### Excerpt provided:
30 Days in the Hole
Yes, it’s been a month since I posted here. To be more precise, 30 Days in the Hole – I’ve been heads-down on a project with a deadline which I just barely met. and then preoccupied with cleanup from that effort.
The project was reposurgeon’s biggest conversion yet, the 280K-commit history of the Gnu Compiler Collection. As of Jan 11 it is officially lifted from Subversion to Git. The effort required to get that done was immense, and involved one hair-raising close call.
I was still debugging the Go translation of the code four months ago when the word came from the GCC team that they has a firm deadline of December 16 to choose between reposurgeon and a set of custom scripts written by a GCC hacker named Maxim Kyurkov. Which I took a look at – and promptly recoiled from in horror.
The problem wasn’t the work of Kyurkov himself; his scripts looked pretty sane to me, But they relied on git-svn, and that was very bad. It works adequately for live gatewaying to a Subversion repository, but if you use it for batch conversions it has any number of murky bugs including a tendency to badly screw up the location of branch joins.
The problem I was facing was that Kyurkov and the GCC guys, never having had their noses rubbed in these problems as I had, might be misled by git-svn’s surface plausibility into using it, and winding up with a subtly damaged conversion and increased friction costs for the rest of time. To head that off, I absolutely had to win on 16 Dec.
Which wasn’t going to be easy. My Subversion dump analyzer had problems of it own. I had persistent failures on some particularly weird cases in my test suite, and the analyzer itself was a hairball that tended to eat RAM at prodigious rates. Early on, it became apparent that the 128GB Great Beast II was actually too small for the job!
But a series of fortunate occurrences followed. One was that friend at Amazon was able to lend me access to a really superpowered cloud machine with 512GB. The second and much more important was in mid-October when a couple of occasional reposurgeon contributors, Julien “__FrnchFrgg__” Rivaud and Daniel Brooks showed up to help – Daniel having wangled his boss’s permission to go full-time on this until it was done. (His boss whose company is critically depended on GCC flourishing…)

### Task requirements:
(a) In the post about converting the GCC history, why did the author feel he absolutely had to win on 16 Dec? Answer in one to three sentences.
(b) Write the next part of the post about converting the GCC history, starting after its last sentence.
The listing that comes next is separate material and is not part of the post.

### Listed entries:
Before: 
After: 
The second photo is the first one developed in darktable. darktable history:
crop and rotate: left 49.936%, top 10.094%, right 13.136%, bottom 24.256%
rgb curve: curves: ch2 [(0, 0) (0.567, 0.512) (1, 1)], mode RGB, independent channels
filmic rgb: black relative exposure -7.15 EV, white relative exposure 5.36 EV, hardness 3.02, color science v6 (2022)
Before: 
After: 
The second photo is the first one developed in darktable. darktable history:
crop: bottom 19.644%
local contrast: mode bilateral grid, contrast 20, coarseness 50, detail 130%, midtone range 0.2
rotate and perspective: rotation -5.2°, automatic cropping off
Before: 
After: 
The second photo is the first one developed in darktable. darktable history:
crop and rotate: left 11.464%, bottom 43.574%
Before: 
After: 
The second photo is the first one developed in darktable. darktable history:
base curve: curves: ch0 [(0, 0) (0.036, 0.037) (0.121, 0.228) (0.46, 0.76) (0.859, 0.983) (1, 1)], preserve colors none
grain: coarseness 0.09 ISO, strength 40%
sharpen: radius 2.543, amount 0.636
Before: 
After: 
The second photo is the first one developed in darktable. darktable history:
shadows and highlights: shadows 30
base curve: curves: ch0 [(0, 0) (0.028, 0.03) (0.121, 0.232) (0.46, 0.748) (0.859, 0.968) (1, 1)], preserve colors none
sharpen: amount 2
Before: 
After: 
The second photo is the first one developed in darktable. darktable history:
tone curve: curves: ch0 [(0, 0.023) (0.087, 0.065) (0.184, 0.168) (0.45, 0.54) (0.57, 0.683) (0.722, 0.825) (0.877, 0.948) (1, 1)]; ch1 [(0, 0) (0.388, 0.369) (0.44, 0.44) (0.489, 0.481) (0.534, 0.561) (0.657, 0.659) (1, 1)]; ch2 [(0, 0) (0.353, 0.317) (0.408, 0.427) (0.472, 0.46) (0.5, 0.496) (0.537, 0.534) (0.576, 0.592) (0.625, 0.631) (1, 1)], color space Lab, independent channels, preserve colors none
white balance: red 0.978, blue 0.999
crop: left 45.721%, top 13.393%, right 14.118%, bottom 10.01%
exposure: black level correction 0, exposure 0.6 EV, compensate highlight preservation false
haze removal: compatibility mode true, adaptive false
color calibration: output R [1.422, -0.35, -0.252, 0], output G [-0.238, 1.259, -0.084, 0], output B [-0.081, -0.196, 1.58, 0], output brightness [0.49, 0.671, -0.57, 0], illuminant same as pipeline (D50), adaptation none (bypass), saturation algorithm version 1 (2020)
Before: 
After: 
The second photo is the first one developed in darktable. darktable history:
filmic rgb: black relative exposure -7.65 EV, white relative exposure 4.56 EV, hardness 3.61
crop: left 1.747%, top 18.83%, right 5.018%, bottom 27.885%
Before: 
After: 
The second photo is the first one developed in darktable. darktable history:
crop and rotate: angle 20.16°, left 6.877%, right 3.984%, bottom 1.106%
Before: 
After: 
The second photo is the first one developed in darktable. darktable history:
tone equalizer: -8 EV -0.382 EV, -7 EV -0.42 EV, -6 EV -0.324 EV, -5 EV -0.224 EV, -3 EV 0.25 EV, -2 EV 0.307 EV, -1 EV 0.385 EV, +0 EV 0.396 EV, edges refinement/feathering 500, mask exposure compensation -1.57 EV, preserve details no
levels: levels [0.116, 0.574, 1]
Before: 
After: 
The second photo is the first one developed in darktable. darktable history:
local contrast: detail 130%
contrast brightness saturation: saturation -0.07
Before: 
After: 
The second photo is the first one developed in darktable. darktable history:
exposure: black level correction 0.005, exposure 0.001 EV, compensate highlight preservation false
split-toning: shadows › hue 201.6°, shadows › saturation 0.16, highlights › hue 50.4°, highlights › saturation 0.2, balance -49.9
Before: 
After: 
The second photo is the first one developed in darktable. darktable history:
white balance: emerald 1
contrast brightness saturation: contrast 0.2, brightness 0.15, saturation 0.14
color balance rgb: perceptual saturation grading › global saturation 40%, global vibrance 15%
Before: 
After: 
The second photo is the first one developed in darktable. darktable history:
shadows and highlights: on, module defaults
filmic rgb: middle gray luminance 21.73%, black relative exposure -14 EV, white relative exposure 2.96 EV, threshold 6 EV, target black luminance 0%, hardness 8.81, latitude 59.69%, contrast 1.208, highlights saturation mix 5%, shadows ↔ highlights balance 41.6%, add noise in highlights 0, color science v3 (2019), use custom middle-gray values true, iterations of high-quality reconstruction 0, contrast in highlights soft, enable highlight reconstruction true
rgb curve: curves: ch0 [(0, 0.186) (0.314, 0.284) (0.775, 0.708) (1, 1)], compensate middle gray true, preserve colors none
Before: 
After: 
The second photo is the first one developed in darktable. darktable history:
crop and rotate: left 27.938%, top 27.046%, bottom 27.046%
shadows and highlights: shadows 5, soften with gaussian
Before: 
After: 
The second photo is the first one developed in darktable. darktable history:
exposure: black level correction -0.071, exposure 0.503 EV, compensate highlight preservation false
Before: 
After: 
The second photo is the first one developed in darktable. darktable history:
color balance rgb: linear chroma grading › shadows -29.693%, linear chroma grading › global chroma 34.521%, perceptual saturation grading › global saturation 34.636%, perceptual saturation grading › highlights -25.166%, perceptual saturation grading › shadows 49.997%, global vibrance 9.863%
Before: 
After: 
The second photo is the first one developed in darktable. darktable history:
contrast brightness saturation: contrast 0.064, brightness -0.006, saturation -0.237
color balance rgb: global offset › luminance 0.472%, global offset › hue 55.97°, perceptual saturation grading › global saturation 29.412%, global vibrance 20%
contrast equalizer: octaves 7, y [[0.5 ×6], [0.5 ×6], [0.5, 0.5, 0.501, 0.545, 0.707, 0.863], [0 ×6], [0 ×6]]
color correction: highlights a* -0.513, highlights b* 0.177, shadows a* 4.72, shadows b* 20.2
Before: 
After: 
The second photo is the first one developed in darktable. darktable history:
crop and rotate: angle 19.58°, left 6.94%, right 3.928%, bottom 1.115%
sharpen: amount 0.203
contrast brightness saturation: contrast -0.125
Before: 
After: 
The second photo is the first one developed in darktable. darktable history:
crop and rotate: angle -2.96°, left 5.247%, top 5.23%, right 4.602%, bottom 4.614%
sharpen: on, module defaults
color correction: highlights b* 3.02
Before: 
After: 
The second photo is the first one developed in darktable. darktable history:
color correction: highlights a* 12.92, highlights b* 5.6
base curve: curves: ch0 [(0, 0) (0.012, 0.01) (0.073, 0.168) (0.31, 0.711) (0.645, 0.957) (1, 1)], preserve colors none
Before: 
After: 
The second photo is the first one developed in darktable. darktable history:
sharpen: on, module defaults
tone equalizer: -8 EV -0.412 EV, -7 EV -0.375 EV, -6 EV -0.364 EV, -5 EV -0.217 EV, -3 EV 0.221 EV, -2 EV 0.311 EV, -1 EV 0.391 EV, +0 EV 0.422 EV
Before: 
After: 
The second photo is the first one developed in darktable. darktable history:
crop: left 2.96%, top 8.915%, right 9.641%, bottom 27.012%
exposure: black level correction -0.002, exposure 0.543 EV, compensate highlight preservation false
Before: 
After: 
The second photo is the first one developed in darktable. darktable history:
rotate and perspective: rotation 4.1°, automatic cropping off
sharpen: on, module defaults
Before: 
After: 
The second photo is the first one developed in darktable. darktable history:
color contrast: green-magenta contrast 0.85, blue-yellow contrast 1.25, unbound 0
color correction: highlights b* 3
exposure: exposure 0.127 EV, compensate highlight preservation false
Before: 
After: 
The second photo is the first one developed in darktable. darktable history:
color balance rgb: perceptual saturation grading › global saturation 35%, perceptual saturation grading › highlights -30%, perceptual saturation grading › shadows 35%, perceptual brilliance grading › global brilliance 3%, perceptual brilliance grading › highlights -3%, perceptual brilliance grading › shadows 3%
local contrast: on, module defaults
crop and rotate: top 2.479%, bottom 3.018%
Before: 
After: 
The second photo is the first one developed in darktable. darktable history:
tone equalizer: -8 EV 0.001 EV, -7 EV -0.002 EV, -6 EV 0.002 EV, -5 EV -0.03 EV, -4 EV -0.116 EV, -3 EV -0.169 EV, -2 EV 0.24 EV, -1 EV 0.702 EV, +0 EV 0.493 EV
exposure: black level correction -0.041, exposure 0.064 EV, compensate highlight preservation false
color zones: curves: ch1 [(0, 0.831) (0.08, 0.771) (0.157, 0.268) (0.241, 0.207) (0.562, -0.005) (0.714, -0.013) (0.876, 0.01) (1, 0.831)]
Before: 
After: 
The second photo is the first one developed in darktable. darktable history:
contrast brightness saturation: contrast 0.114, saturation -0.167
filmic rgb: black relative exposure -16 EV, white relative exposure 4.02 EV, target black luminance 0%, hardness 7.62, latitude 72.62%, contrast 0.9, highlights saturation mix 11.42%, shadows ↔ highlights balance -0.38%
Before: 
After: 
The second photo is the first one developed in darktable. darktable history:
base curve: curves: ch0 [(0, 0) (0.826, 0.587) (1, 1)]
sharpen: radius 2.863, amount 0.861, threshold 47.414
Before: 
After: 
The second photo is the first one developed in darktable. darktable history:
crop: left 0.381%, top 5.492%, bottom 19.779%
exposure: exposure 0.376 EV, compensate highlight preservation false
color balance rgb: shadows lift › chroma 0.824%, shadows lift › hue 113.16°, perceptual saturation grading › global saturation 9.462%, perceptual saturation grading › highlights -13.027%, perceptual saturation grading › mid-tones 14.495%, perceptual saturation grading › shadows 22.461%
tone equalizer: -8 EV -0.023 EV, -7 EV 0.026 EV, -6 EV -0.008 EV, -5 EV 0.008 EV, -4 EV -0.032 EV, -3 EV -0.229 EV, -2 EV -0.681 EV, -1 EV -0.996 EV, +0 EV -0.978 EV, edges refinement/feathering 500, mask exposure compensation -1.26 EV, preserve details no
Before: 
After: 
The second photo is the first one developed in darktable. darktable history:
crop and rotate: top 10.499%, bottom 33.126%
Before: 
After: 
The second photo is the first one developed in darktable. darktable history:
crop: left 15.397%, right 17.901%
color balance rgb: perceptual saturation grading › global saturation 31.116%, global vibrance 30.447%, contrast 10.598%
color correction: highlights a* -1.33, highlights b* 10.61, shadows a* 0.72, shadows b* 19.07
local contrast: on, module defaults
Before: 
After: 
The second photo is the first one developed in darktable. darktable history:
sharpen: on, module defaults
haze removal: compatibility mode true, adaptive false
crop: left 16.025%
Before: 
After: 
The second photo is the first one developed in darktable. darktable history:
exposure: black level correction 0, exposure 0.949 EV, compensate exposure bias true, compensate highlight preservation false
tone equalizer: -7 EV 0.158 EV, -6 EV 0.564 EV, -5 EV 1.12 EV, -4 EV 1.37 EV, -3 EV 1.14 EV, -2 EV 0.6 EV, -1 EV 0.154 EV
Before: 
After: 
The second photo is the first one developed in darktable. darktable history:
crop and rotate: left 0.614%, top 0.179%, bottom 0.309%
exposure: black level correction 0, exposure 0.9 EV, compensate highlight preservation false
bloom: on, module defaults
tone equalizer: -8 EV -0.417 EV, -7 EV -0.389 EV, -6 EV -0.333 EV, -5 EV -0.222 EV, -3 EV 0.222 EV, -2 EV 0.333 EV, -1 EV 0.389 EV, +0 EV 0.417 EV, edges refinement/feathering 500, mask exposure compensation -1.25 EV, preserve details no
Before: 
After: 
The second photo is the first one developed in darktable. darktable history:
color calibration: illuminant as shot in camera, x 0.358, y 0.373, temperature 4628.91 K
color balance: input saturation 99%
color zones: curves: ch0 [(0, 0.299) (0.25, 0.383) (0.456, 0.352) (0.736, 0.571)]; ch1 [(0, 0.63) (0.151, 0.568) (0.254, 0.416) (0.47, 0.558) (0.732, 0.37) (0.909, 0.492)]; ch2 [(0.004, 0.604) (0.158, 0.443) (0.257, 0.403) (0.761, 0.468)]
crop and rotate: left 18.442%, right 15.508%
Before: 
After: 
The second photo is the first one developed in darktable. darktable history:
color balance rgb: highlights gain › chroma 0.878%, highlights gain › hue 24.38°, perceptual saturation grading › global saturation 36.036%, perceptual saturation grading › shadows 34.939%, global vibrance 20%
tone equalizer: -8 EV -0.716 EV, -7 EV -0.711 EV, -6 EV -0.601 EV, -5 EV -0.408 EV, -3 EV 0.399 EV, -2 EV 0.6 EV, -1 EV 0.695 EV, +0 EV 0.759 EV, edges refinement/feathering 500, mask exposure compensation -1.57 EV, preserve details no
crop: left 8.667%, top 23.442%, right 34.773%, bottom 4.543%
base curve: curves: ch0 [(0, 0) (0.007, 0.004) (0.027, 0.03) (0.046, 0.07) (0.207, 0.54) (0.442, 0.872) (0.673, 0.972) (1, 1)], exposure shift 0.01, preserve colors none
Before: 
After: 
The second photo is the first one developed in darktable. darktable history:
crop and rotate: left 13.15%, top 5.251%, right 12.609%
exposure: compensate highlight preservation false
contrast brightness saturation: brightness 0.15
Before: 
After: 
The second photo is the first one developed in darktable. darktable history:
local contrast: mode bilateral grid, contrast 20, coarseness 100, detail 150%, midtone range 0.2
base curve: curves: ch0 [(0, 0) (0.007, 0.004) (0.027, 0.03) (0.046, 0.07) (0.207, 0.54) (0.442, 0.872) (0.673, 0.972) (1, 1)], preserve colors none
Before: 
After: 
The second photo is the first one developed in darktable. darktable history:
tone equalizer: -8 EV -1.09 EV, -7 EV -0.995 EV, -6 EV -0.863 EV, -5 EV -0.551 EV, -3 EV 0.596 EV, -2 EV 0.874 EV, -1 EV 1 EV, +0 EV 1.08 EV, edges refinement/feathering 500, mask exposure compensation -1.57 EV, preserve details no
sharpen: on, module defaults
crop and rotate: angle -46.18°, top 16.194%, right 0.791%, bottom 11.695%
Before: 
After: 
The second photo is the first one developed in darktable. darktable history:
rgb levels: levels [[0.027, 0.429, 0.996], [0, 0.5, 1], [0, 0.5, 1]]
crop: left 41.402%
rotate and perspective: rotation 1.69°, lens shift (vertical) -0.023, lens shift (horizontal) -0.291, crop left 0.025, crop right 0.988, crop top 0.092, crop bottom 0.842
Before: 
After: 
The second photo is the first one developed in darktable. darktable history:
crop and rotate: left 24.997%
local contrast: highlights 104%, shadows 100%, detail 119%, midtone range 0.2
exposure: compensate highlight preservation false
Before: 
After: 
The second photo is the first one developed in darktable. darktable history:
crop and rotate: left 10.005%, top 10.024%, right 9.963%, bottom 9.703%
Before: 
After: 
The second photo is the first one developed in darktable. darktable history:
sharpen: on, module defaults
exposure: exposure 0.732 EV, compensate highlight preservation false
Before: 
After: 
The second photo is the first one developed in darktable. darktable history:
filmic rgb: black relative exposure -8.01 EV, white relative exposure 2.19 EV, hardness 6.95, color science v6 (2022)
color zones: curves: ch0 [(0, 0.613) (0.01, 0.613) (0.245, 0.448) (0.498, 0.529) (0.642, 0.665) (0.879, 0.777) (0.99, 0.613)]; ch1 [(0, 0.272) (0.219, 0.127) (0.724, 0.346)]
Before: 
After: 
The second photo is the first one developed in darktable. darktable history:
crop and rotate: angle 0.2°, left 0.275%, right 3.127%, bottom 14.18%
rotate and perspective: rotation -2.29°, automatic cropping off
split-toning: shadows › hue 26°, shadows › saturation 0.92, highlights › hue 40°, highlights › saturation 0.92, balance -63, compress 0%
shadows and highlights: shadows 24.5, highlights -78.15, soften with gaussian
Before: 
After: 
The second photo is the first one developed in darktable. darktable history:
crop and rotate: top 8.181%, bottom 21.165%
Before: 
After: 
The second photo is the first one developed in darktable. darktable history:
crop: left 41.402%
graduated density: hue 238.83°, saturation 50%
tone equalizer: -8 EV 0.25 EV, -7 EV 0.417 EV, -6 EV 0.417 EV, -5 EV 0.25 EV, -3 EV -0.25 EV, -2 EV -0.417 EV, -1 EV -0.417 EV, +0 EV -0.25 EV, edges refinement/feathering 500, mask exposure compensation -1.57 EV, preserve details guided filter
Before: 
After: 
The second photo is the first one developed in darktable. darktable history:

### Written answers:
(a) Kyurkov's competing scripts relied on git-svn, which has murky bugs in batch conversions, including a tendency to badly misplace branch joins. The GCC team had never run into these problems themselves. The author feared its surface plausibility might lead them to use it, leaving them with a subtly damaged conversion and higher friction costs for the rest of time.

(b)
Many, many hours of hard work followed – profiling, smashing out hidden O(n**2) loops that exploded on a repo this size, reducing working set, fixing analyzer bugs. I doubled my lifetime consumption of modafinil. And every time I scoped what was left to do I came up with the same answer: we would just barely make the deadline. Probably.
Until…until I had a moment of perspective after three week of futile attempts to patch the latest round of Subversion-dump analyzer bugs and realized that trying to patch-and-kludge my way around the last 5% of weird cases was probably not going to work. The code had become a rubble pile; I couldn’t change anything without breaking anything.
It looked like time to scrap everything downstream of the first-stage stream parser (the simplest part, and the only one I was completely sure was correct) and rebuild the analyzer from first principles using what I had learned from all the recent failures.
Of course the risk I was taking was that come deadline time the analyzer wouldn’t be 95% right but rather catastrophically broken – that there simply wouldn’t be time to get the cleaner code working and qualified. But after thinking about the odds a great deal, I swallowed hard and pulled the trigger on a rewrite.
I made the fateful decision on 29 Nov 2019 and as the Duke of Wellington famously said, “It was a damned near-run thing.” If I had waited even a week longer to pull that trigger, we would probably have failed.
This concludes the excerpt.